PROVIDED RECORDS
---*---

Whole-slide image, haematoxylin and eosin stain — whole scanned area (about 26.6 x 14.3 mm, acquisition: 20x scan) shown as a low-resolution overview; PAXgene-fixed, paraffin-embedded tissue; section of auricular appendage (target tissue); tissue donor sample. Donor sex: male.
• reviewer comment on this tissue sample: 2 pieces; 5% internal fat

---*---

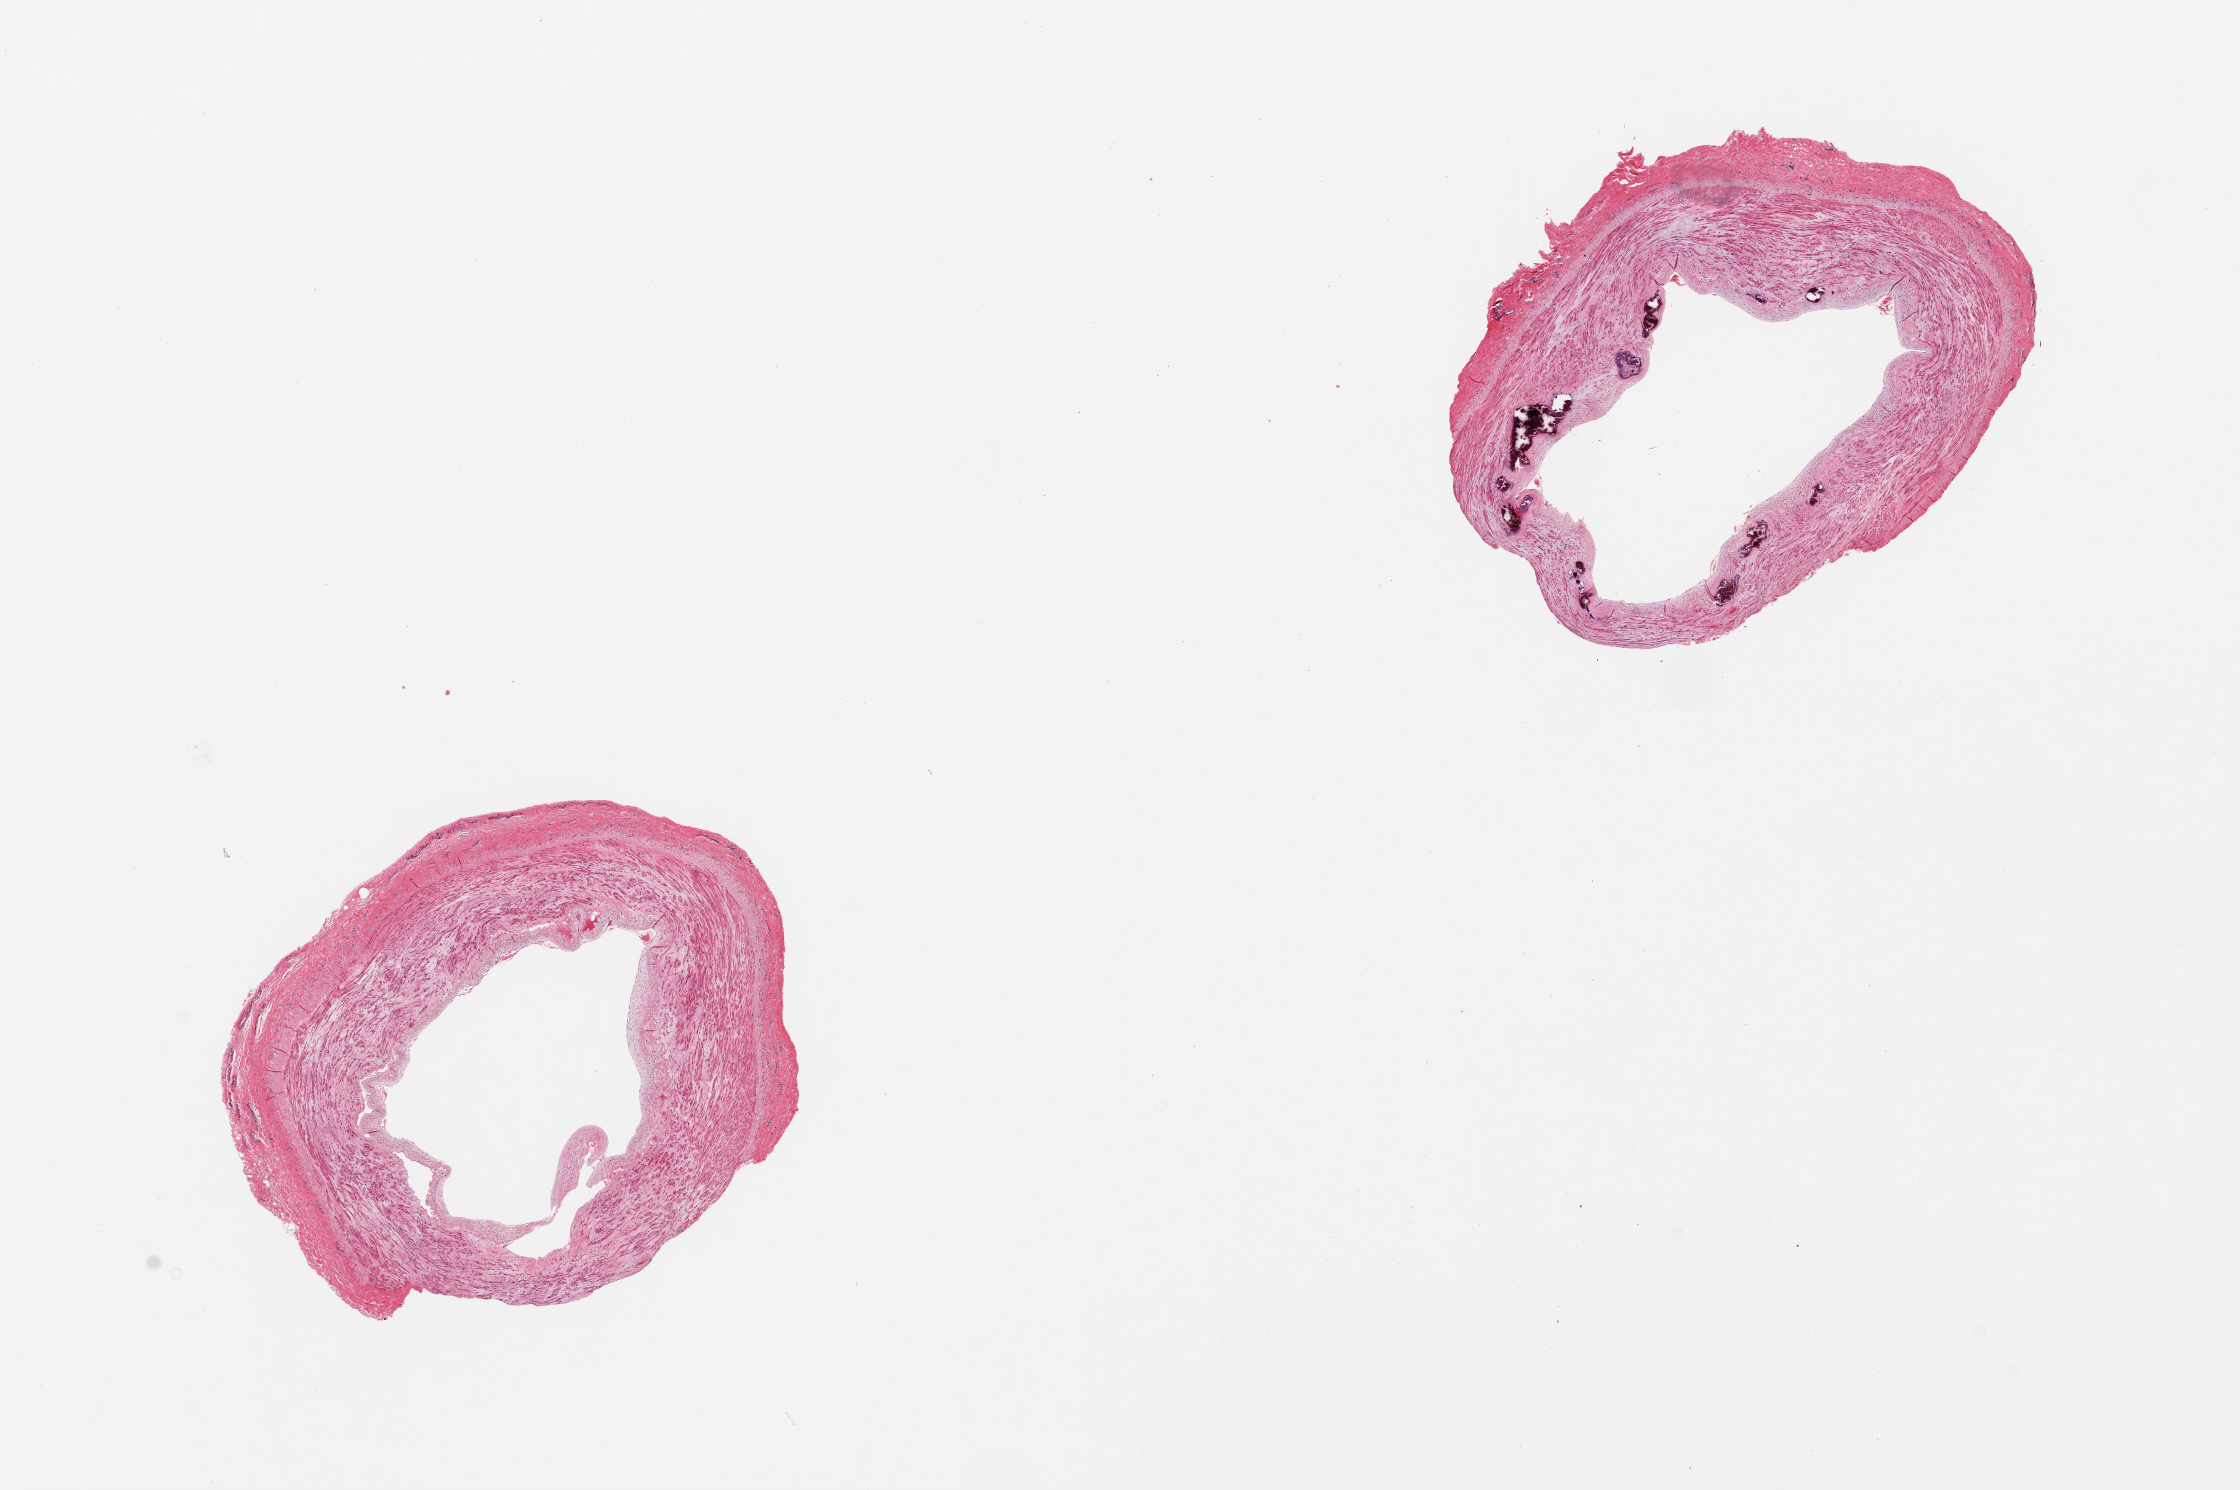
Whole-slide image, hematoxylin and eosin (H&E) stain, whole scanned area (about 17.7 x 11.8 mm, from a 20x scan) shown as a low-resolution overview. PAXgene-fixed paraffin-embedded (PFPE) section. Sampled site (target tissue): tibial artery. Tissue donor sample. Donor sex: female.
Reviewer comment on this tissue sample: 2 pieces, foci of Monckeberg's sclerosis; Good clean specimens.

---*---

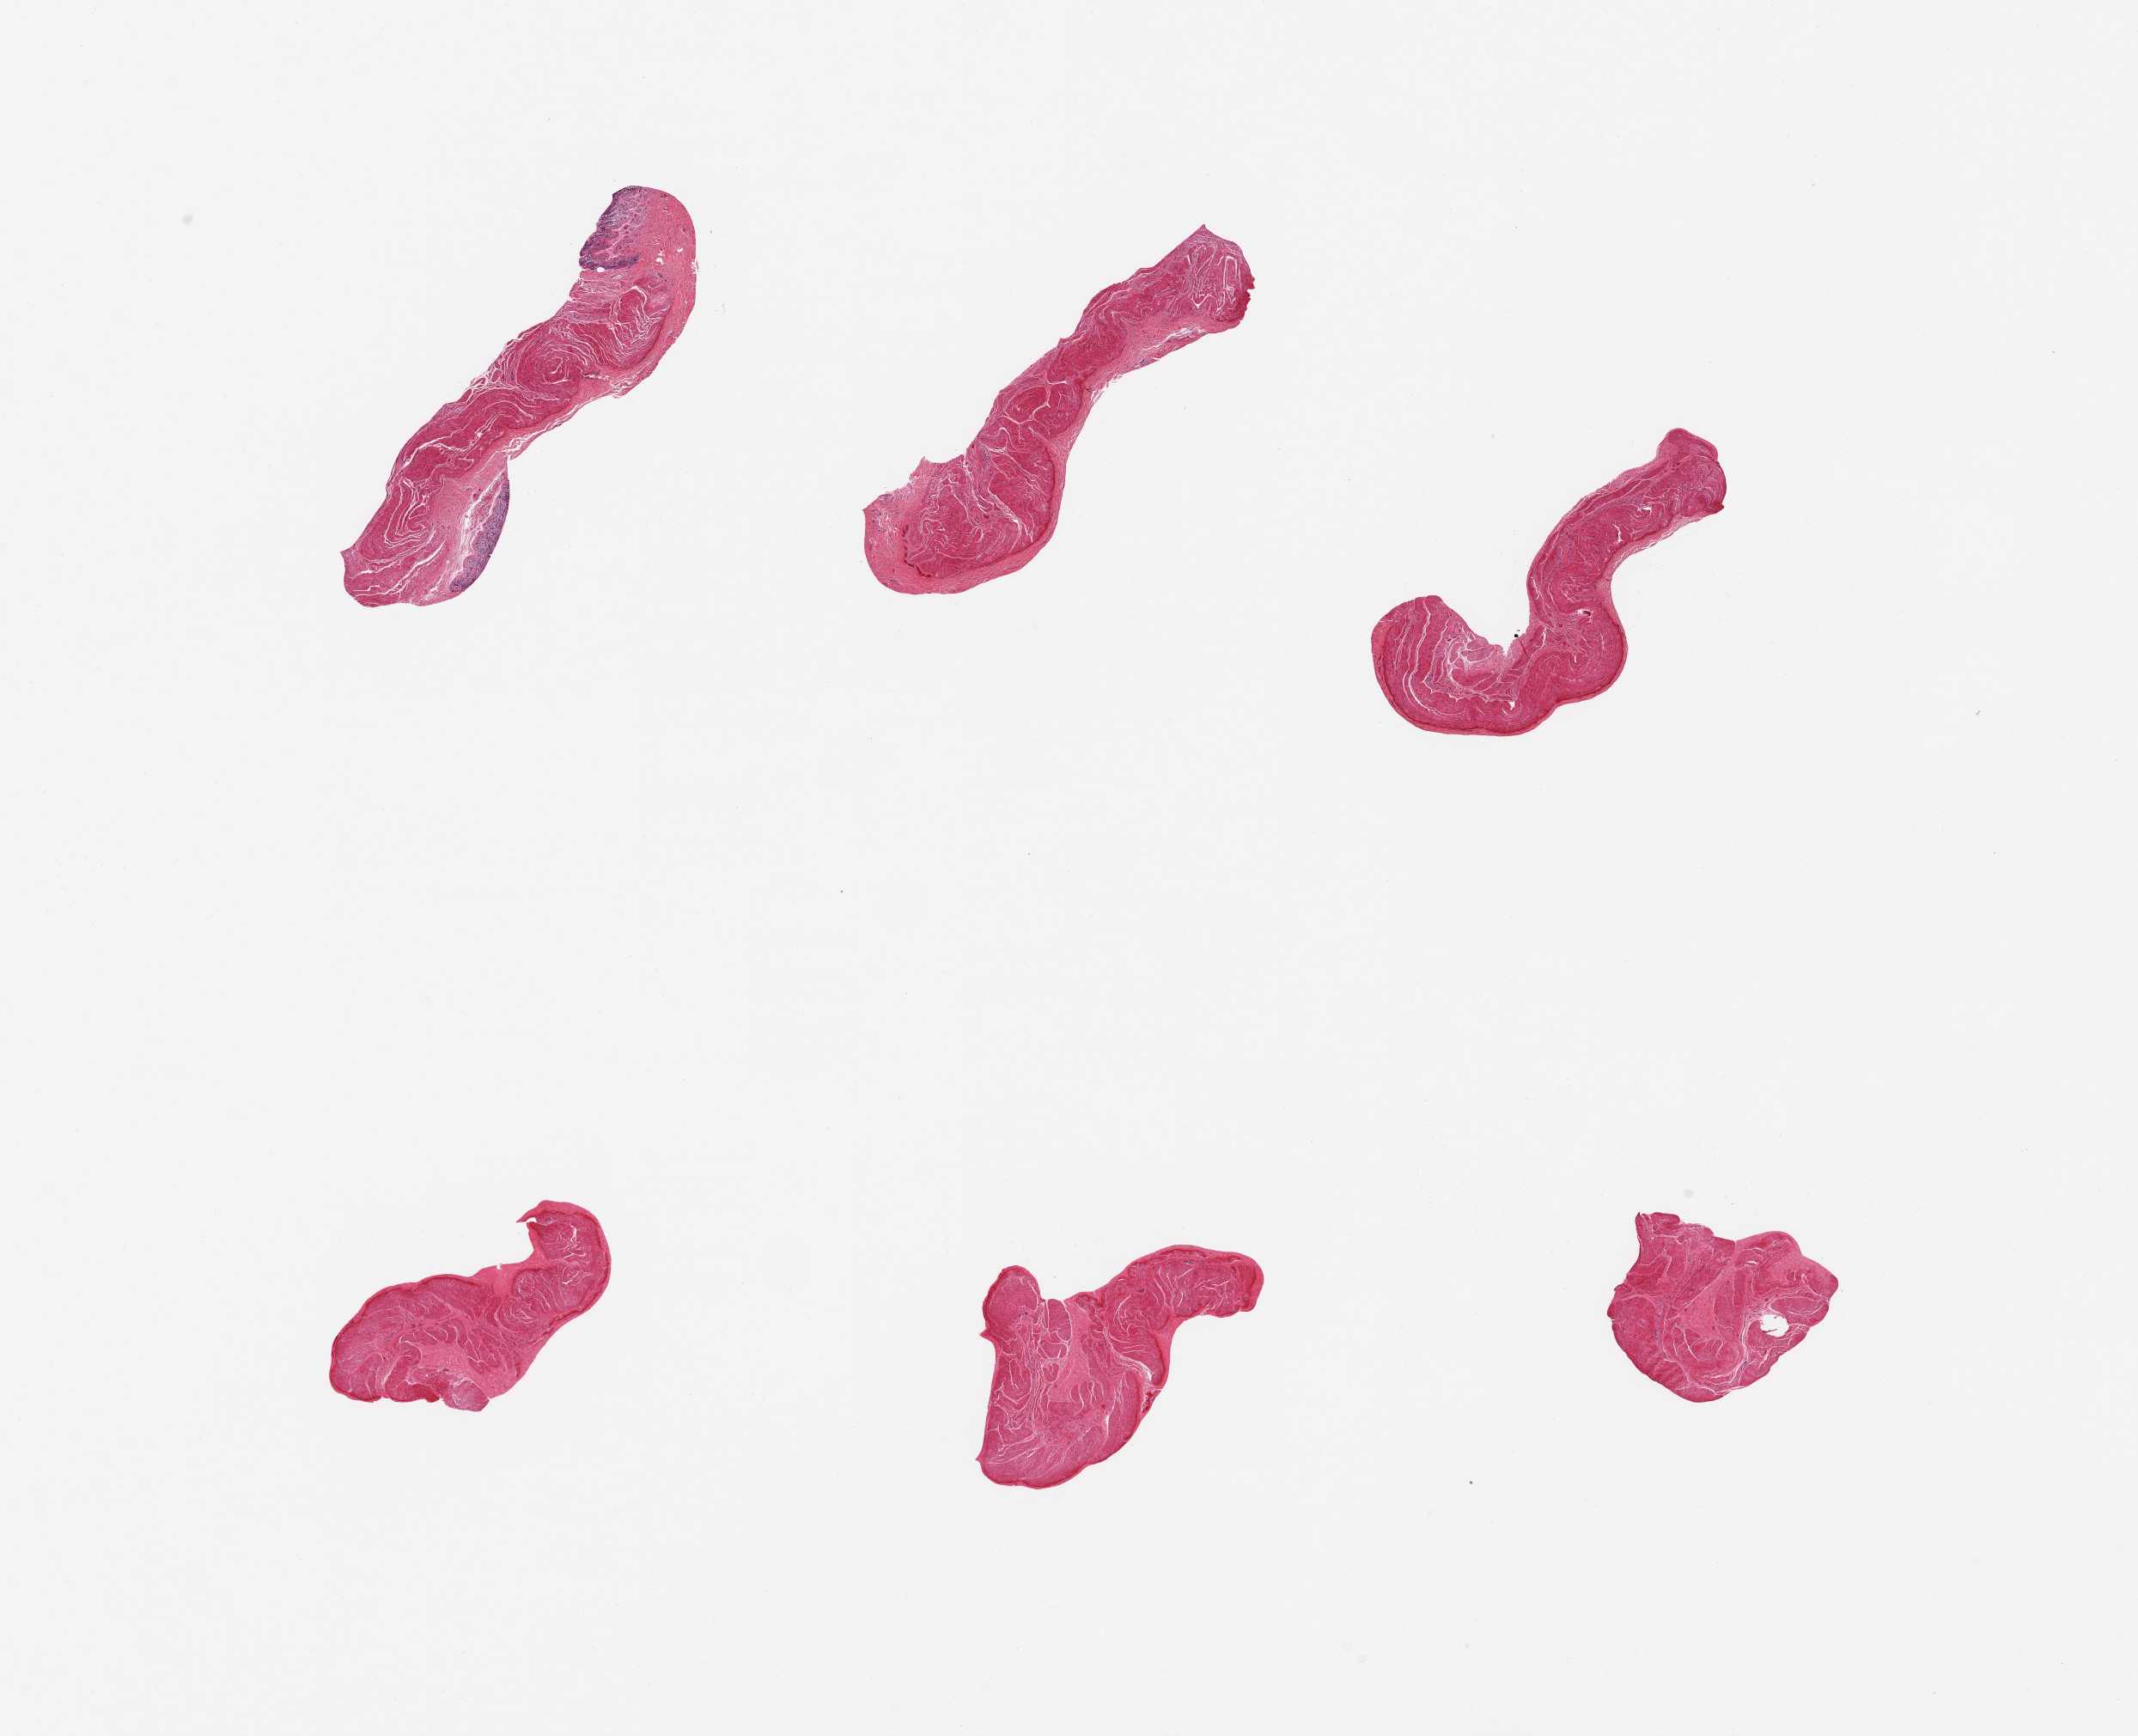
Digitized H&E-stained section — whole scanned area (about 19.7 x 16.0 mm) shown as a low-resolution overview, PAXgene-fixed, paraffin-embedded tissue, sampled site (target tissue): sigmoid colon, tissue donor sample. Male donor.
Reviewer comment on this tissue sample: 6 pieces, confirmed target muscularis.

---*---

REQUIREMENT
The response should be the listing above, limited to the lines between the one holding "Whole-slide image, haematoxylin" and the one holding "5% internal fat", inclusive, reproduced exactly.

WRITTEN SOLUTION
Whole-slide image, haematoxylin and eosin stain — whole scanned area (about 26.6 x 14.3 mm, acquisition: 20x scan) shown as a low-resolution overview; PAXgene-fixed, paraffin-embedded tissue; section of auricular appendage (target tissue); tissue donor sample. Donor sex: male.
• reviewer comment on this tissue sample: 2 pieces; 5% internal fat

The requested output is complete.